[Opening Text excerpt section]
In this volume of neurocritical care, Kang and colleagues have contributed to the literature by performing a prospective study where quantitative EEG was utilized at the bedside by ICU nurses (rather than in a simulated post hoc setting). Nurses received individualized, patient-specific quantitative EEG instructions while caring for their patients, with examples provided of what CDSA, aEEG, and rhythmicity spectrogram tracings had looked like during previous seizures. With this pragmatic approach, nurses’ diagnostic accuracy in the recognition of subsequent seizures was excellent, with a sensitivity of 85%, specificity of 89% (approximately one false positive every 10 h), and a high rate of interobserver agreement. As in previous studies, seizures were more consistently recognized when they were topographically more extensive and of longer duration.
[Closing Text excerpt section]
[Opening Records supplied section]
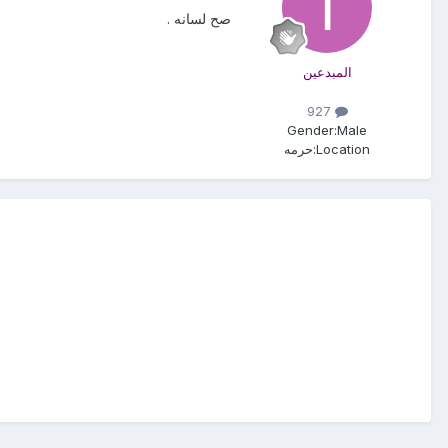
صح لسانه .
المبدعين
927
Gender:
Male
Location:
حرمه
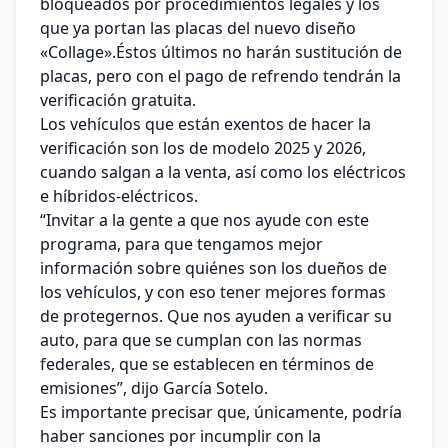
bloqueados por procedimientos legales y los
que ya portan las placas del nuevo diseño
«Collage».Éstos últimos no harán sustitución de
placas, pero con el pago de refrendo tendrán la
verificación gratuita.
Los vehículos que están exentos de hacer la
verificación son los de modelo 2025 y 2026,
cuando salgan a la venta, así como los eléctricos
e híbridos-eléctricos.
“Invitar a la gente a que nos ayude con este
programa, para que tengamos mejor
información sobre quiénes son los dueños de
los vehículos, y con eso tener mejores formas
de protegernos. Que nos ayuden a verificar su
auto, para que se cumplan con las normas
federales, que se establecen en términos de
emisiones”, dijo García Sotelo.
Es importante precisar que, únicamente, podría
haber sanciones por incumplir con la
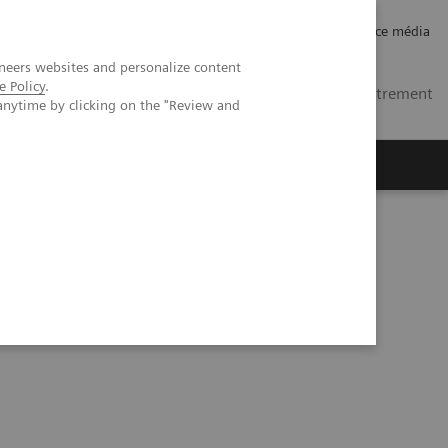
Carrières
Relations investisseurs
Espace média
neers websites and personalize content
e Policy
.
MA
Contacts
Se connecter / Enregistrement
anytime by clicking on the "Review and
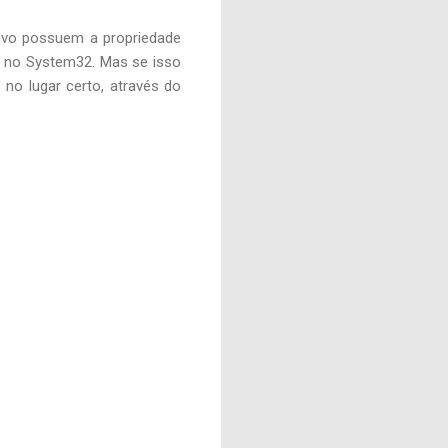
ivo possuem a propriedade
r no System32. Mas se isso
no lugar certo, através do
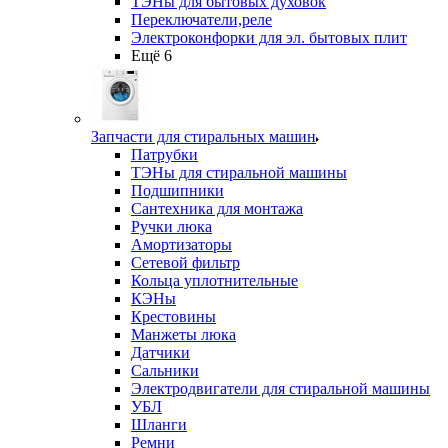
ТЭНы для бытовых духовок
Переключатели,реле
Электроконфорки для эл. бытовых плит
Ещё 6
Запчасти для стиральных машин
Патрубки
ТЭНы для стиральной машины
Подшипники
Сантехника для монтажа
Ручки люка
Амортизаторы
Сетевой фильтр
Кольца уплотнительные
КЭНы
Крестовины
Манжеты люка
Датчики
Сальники
Электродвигатели для стиральной машины
УБЛ
Шланги
Ремни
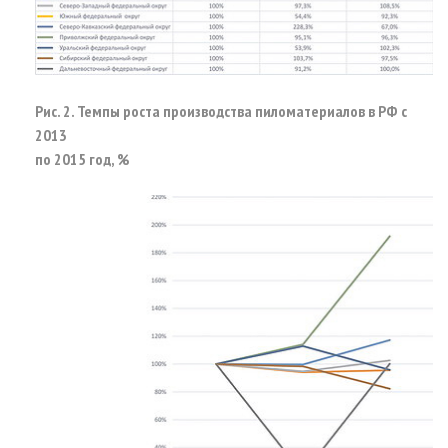
Рис. 2. Темпы роста производства пиломатериалов в РФ с
2013
по 2015 год, %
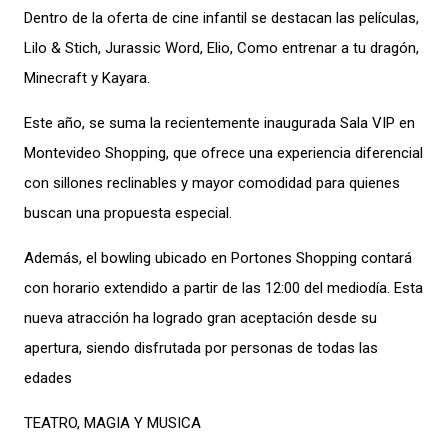
Dentro de la oferta de cine infantil se destacan las películas,
Lilo & Stich, Jurassic Word, Elio, Como entrenar a tu dragón,
Minecraft y Kayara.
Este año, se suma la recientemente inaugurada Sala VIP en
Montevideo Shopping, que ofrece una experiencia diferencial
con sillones reclinables y mayor comodidad para quienes
buscan una propuesta especial.
Además, el bowling ubicado en Portones Shopping contará
con horario extendido a partir de las 12:00 del mediodía. Esta
nueva atracción ha logrado gran aceptación desde su
apertura, siendo disfrutada por personas de todas las
edades
TEATRO, MAGIA Y MUSICA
[Closing Records supplied section]
Task objective
In the excerpt on bedside quantitative EEG, what sensitivity and specificity did the nurses reach in recognizing subsequent seizures? The entries have no role in this work.

Output
A sensitivity of 85% and a specificity of 89%.